> Consigne
Dans le texte fourni, présentez sous forme de liste le paragraphe qui commence par « En Tunisie, la situation économique ». Gardez-en les faits principaux.

> Texte fourni
AUJOURD’D’UI PLUS QUE JAMAIS
Les droits les plus élémentaires des tunisiens, adultes et enfants, sont quotidiennement et systématiquement bafoués sous la dictature népotique de ben Ali au pouvoir depuis 20 ans en Tunisie.
Pauvreté, suicide, drogue, prostitution…
En Tunisie, la situation économique, sociale et politique est catastrophique, et les enfants sont les premières victimes de cette situation. La malnutrition et le manque de soins font des ravages dans les campagnes. La Tunisie détient un des taux le plus élevé de suicide par rapport à sa population dans le monde, et en particulier chez les femmes et adolescentes, La drogue touche de plus en plus d’adolescent(e)s. Vu le non respect administratif, accepté par tous des règlements en matière, d’âge minimum d’admission à l’emploi et d’âge de fin de scolarité obligatoire, un grand nombre d'enfants sont contraints de travailler, en particulier dans les secteurs non structurés tels que les entreprises familiales et l'agriculture, et souvent dans des conditions inappropriées, toujours dangereuses. Phénomène nouveau, l’apparition de milliers « d’enfants des rues » et de fugueurs qui errent autours des gares et des terminaux, dans les transports publics de nos villes. Les rares ONG qui s’intéressent à ce problème, dévastateur à plus d’un titre de l’avenir de la Tunisie, parlent de la présence accrue de fillettes, et de petits garçons ne dépassant pas de 10 ans parmi eux. Exposés à tous les dangers, ces enfants sont les proies des chasseurs d’enfants, des proxénètes et des trafiquants de drogue. La prostitution et le trafic des filles et des femmes sont à l’heure actuelle, le deuxième revenu national après le tourisme, la part du tourisme sexuel dans le tourisme tunisien prend des allures plus que criminelle.

> Données fournies

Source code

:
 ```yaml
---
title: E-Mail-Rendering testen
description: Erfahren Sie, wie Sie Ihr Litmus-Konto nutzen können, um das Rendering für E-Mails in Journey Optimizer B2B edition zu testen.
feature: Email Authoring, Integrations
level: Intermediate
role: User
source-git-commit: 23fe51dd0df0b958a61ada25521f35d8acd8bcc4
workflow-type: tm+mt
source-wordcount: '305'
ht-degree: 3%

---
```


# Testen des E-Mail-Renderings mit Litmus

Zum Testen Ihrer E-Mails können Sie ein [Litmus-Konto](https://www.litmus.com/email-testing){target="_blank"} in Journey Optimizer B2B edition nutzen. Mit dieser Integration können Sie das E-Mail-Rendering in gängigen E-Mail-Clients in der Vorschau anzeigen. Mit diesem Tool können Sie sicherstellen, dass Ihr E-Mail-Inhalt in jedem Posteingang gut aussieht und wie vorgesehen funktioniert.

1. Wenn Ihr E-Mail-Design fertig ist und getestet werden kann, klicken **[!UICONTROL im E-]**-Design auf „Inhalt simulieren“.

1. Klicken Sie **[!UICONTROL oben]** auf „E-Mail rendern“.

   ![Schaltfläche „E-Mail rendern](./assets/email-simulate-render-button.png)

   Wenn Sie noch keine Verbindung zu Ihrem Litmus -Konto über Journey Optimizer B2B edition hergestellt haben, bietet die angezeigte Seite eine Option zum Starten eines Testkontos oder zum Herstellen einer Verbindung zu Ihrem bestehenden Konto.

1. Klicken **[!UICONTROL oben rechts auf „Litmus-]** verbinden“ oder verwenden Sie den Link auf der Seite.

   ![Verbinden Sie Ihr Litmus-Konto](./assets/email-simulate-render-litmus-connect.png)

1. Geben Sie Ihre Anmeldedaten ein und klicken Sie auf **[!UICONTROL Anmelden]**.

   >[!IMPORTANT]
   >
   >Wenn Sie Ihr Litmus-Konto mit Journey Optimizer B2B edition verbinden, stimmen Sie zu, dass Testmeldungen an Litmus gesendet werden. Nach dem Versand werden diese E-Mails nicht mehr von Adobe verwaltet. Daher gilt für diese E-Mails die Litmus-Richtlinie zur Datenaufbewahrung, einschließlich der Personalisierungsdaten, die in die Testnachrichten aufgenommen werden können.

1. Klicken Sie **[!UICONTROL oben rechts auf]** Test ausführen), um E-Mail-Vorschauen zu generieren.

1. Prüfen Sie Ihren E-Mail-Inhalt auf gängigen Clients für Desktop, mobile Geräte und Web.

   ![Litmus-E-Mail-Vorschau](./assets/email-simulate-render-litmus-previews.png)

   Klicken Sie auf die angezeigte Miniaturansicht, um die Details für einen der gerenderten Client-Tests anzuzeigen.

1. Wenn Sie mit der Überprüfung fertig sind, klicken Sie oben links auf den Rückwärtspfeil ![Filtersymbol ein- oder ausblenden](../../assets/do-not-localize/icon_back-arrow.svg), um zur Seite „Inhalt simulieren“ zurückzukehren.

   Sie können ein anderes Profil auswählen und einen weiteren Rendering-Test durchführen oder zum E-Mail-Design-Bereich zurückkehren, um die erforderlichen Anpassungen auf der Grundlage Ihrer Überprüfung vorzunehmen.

> Votre réponse
- La situation économique, sociale et politique de la Tunisie est catastrophique, et les enfants en sont les premières victimes.
- La malnutrition et le manque de soins font des ravages dans les campagnes.
- Le pays a l'un des taux de suicide les plus élevés au monde par rapport à sa population, en particulier chez les femmes et les adolescentes.
- La drogue touche de plus en plus d'adolescent(e)s.
- Les règles sur l'âge minimum d'admission à l'emploi et sur l'âge de fin de scolarité obligatoire ne sont pas respectées. Beaucoup d'enfants sont donc contraints de travailler, surtout dans les secteurs non structurés (entreprises familiales, agriculture), souvent dans des conditions inappropriées et toujours dangereuses.
- Phénomène nouveau, des milliers d'« enfants des rues » et de fugueurs errent autour des gares et des terminaux ainsi que dans les transports publics des villes. Les rares ONG qui s'intéressent au problème signalent parmi eux de plus en plus de fillettes et de petits garçons qui n'ont pas plus de 10 ans.
- Exposés à tous les dangers, ces enfants sont la proie des chasseurs d'enfants, des proxénètes et des trafiquants de drogue.
- La prostitution et le trafic des filles et des femmes représentent le deuxième revenu national après le tourisme. Le tourisme sexuel prend des allures plus que criminelles.